For the more adventurous, activity centres' offerings combine the great outdoors with team building, creating a memorable experience for employees and associates.

Delegates could find themselves climbing up cliff faces, building rafts or paddling in canoes in beautiful surroundings, while improving their communication and leadership skills.

Holding events and exhibitions outside can also be a way enhancing the experience for visitors, according to an expert.

Chris Skeith, director of Event Supplier and Services Association (ESSA), says organisers of indoor conventions often look to take elements of the show into the open air in order to do this.

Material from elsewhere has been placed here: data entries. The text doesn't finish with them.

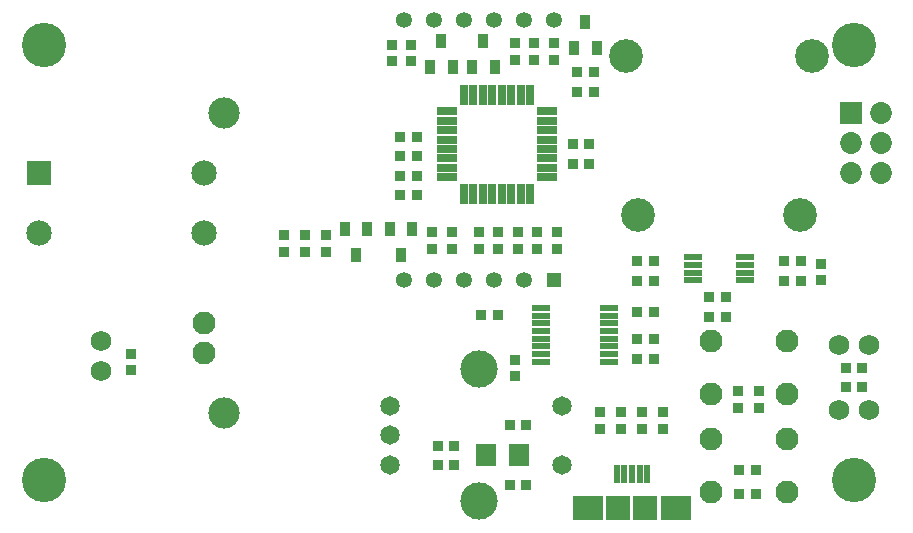
<source format=gts>
G04 (created by PCBNEW (2013-07-07 BZR 4022)-stable) date 11/5/2013 1:48:53 AM*
%MOIN*%
G04 Gerber Fmt 3.4, Leading zero omitted, Abs format*
%FSLAX34Y34*%
G01*
G70*
G90*
G04 APERTURE LIST*
%ADD10C,0.006*%
%ADD11C,0.0847*%
%ADD12C,0.0769*%
%ADD13C,0.1044*%
%ADD14R,0.0651X0.0257*%
%ADD15R,0.0257X0.0651*%
%ADD16C,0.1123*%
%ADD17R,0.0611X0.0198*%
%ADD18C,0.0768661*%
%ADD19R,0.0334646X0.0496063*%
%ADD20C,0.0650551*%
%ADD21C,0.12411*%
%ADD22R,0.0493071X0.0493071*%
%ADD23C,0.0532441*%
%ADD24R,0.0629921X0.023622*%
%ADD25R,0.023622X0.0629921*%
%ADD26R,0.0984252X0.0826772*%
%ADD27R,0.0787402X0.0826772*%
%ADD28R,0.0729291X0.0729291*%
%ADD29C,0.0729291*%
%ADD30R,0.0689921X0.0768661*%
%ADD31R,0.0335591X0.0335591*%
%ADD32C,0.0689921*%
%ADD33R,0.0847402X0.0847402*%
%ADD34C,0.0847402*%
%ADD35C,0.147732*%
G04 APERTURE END LIST*
G54D10*
G54D11*
X6831Y11750D03*
X6831Y9750D03*
G54D12*
X6831Y6750D03*
X6831Y5750D03*
G54D13*
X7500Y3750D03*
X7500Y13750D03*
G54D14*
X14946Y13802D03*
X14946Y13487D03*
X14946Y13172D03*
X14946Y12857D03*
X14946Y12543D03*
X14946Y12228D03*
X14946Y11913D03*
X14946Y11598D03*
G54D15*
X15498Y11046D03*
X15813Y11046D03*
X16128Y11046D03*
X16443Y11046D03*
X16757Y11046D03*
X17072Y11046D03*
X17387Y11046D03*
X17702Y11046D03*
G54D14*
X18254Y11598D03*
X18254Y11913D03*
X18254Y12228D03*
X18254Y12543D03*
X18254Y12857D03*
X18254Y13172D03*
X18254Y13487D03*
X18254Y13802D03*
G54D15*
X17702Y14354D03*
X17387Y14354D03*
X17072Y14354D03*
X16757Y14354D03*
X16443Y14354D03*
X16128Y14354D03*
X15813Y14354D03*
X15498Y14354D03*
G54D16*
X21303Y10343D03*
X26697Y10343D03*
X20909Y15657D03*
X27091Y15657D03*
G54D17*
X20332Y5454D03*
X20332Y5710D03*
X20332Y5966D03*
X20332Y6222D03*
X20332Y6478D03*
X20332Y6734D03*
X20332Y6990D03*
X20332Y7246D03*
X18068Y7246D03*
X18068Y6990D03*
X18068Y6734D03*
X18068Y6478D03*
X18068Y6222D03*
X18068Y5966D03*
X18068Y5710D03*
X18068Y5454D03*
G54D18*
X23720Y2885D03*
X26279Y2885D03*
X23720Y1114D03*
X26279Y1114D03*
X23720Y6135D03*
X26279Y6135D03*
X23720Y4364D03*
X26279Y4364D03*
G54D19*
X19175Y15916D03*
X19550Y16783D03*
X19924Y15916D03*
X15775Y15266D03*
X16150Y16133D03*
X16524Y15266D03*
X14375Y15266D03*
X14750Y16133D03*
X15124Y15266D03*
X13774Y9883D03*
X13400Y9016D03*
X13025Y9883D03*
X12274Y9883D03*
X11900Y9016D03*
X11525Y9883D03*
G54D20*
X18755Y2015D03*
X13047Y2015D03*
X13047Y3000D03*
X13047Y3984D03*
X18755Y3984D03*
G54D21*
X16000Y5204D03*
X16000Y795D03*
G54D22*
X18500Y8169D03*
G54D23*
X17500Y8169D03*
X16500Y8169D03*
X15500Y8169D03*
X14500Y8169D03*
X13500Y8169D03*
X13500Y16830D03*
X14500Y16830D03*
X15500Y16830D03*
X16500Y16830D03*
X17500Y16830D03*
X18500Y16830D03*
G54D24*
X24866Y8166D03*
X24866Y8422D03*
X24866Y8677D03*
X24866Y8933D03*
X23133Y8933D03*
X23133Y8677D03*
X23133Y8422D03*
X23133Y8166D03*
G54D25*
X20588Y1702D03*
X20844Y1702D03*
X21100Y1702D03*
X21355Y1702D03*
X21611Y1702D03*
G54D26*
X19623Y580D03*
X22576Y580D03*
G54D27*
X21552Y580D03*
X20647Y580D03*
G54D28*
X28400Y13750D03*
G54D29*
X29400Y13750D03*
X28400Y12750D03*
X29400Y12750D03*
X28400Y11750D03*
X29400Y11750D03*
G54D30*
X17351Y2350D03*
X16248Y2350D03*
G54D31*
X24674Y1850D03*
X25225Y1850D03*
X24674Y1050D03*
X25225Y1050D03*
X9500Y9675D03*
X9500Y9124D03*
X21825Y5550D03*
X21274Y5550D03*
X21825Y6200D03*
X21274Y6200D03*
X17575Y3350D03*
X17024Y3350D03*
X26725Y8800D03*
X26174Y8800D03*
X27400Y8174D03*
X27400Y8725D03*
X20050Y3775D03*
X20050Y3224D03*
X14624Y2650D03*
X15175Y2650D03*
X14624Y2000D03*
X15175Y2000D03*
X24650Y3924D03*
X24650Y4475D03*
X25350Y3924D03*
X25350Y4475D03*
X20750Y3224D03*
X20750Y3775D03*
X21450Y3224D03*
X21450Y3775D03*
X24225Y7600D03*
X23674Y7600D03*
X22150Y3775D03*
X22150Y3224D03*
X16074Y7000D03*
X16625Y7000D03*
X21274Y7100D03*
X21825Y7100D03*
X17200Y5525D03*
X17200Y4974D03*
X21274Y8800D03*
X21825Y8800D03*
X26725Y8150D03*
X26174Y8150D03*
X21825Y8150D03*
X21274Y8150D03*
X24225Y6950D03*
X23674Y6950D03*
X16000Y9775D03*
X16000Y9224D03*
X10900Y9124D03*
X10900Y9675D03*
X28224Y5250D03*
X28775Y5250D03*
X28224Y4600D03*
X28775Y4600D03*
X10200Y9124D03*
X10200Y9675D03*
X18500Y15524D03*
X18500Y16075D03*
X19274Y14450D03*
X19825Y14450D03*
X19274Y15100D03*
X19825Y15100D03*
X13925Y11000D03*
X13374Y11000D03*
X16650Y9775D03*
X16650Y9224D03*
X17950Y9775D03*
X17950Y9224D03*
X18600Y9775D03*
X18600Y9224D03*
X13925Y11650D03*
X13374Y11650D03*
X17575Y1350D03*
X17024Y1350D03*
X17300Y9775D03*
X17300Y9224D03*
X17850Y16075D03*
X17850Y15524D03*
X17200Y16075D03*
X17200Y15524D03*
X13100Y16025D03*
X13100Y15474D03*
X13750Y16025D03*
X13750Y15474D03*
X15100Y9224D03*
X15100Y9775D03*
X14450Y9224D03*
X14450Y9775D03*
X4400Y5174D03*
X4400Y5725D03*
X19675Y12700D03*
X19124Y12700D03*
X19675Y12050D03*
X19124Y12050D03*
X13374Y12950D03*
X13925Y12950D03*
X13374Y12300D03*
X13925Y12300D03*
G54D32*
X28000Y3850D03*
X29000Y3850D03*
X28000Y6000D03*
X29000Y6000D03*
X3400Y6150D03*
X3400Y5150D03*
G54D33*
X1350Y11750D03*
G54D34*
X1350Y9750D03*
G54D35*
X28500Y1500D03*
X28500Y16000D03*
X1500Y1500D03*
X1500Y16000D03*
M02*

</source>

"They are looking for experiences making it a great day out for their visitors whether they be business to business or business to consumer. The beauty of events and exhibitions is that it is all about using the five senses that other mediums cannot replicate - it doesn't matter if this is indoors or outdoors. You can make that connection - they can experience the product," he states.

"Whether it be a business or a consumer looking to buy something, you can search all you like on the web but until you have actually seen it, touched it, usually you will not have made that connection," he continues.

Mr Skeith gives the example of last year's motor show, where BMW, Honda and other main manufacturers had an outdoor exhibition showcasing their motorcycles.

Renault also came up with the innovative idea of staging an exposition at a stately home, he reveals.

"Visitors could drive a Renault round the local area, like a test drive, but they could pick any model in the range."

Guests also received free entry into the stately home.

"They took the showroom out and put it in a nice environment that allowed visitors to experience that product in a no-pressure environment," he explains.

Mr Skeith also gives the example of food festivals, such as the Taste of London in Regent's Park, which he says are becoming increasingly popular.

Such events attract the biggest chefs and give visitors the opportunity to sample cuisines from the most famous restaurants, such as Le Gavroche, L'Atelier du Joel Robuchon and Cocoon.

"The more creative the event, the nicer the weather, the easier it is to get people out and about, which is great," he concludes.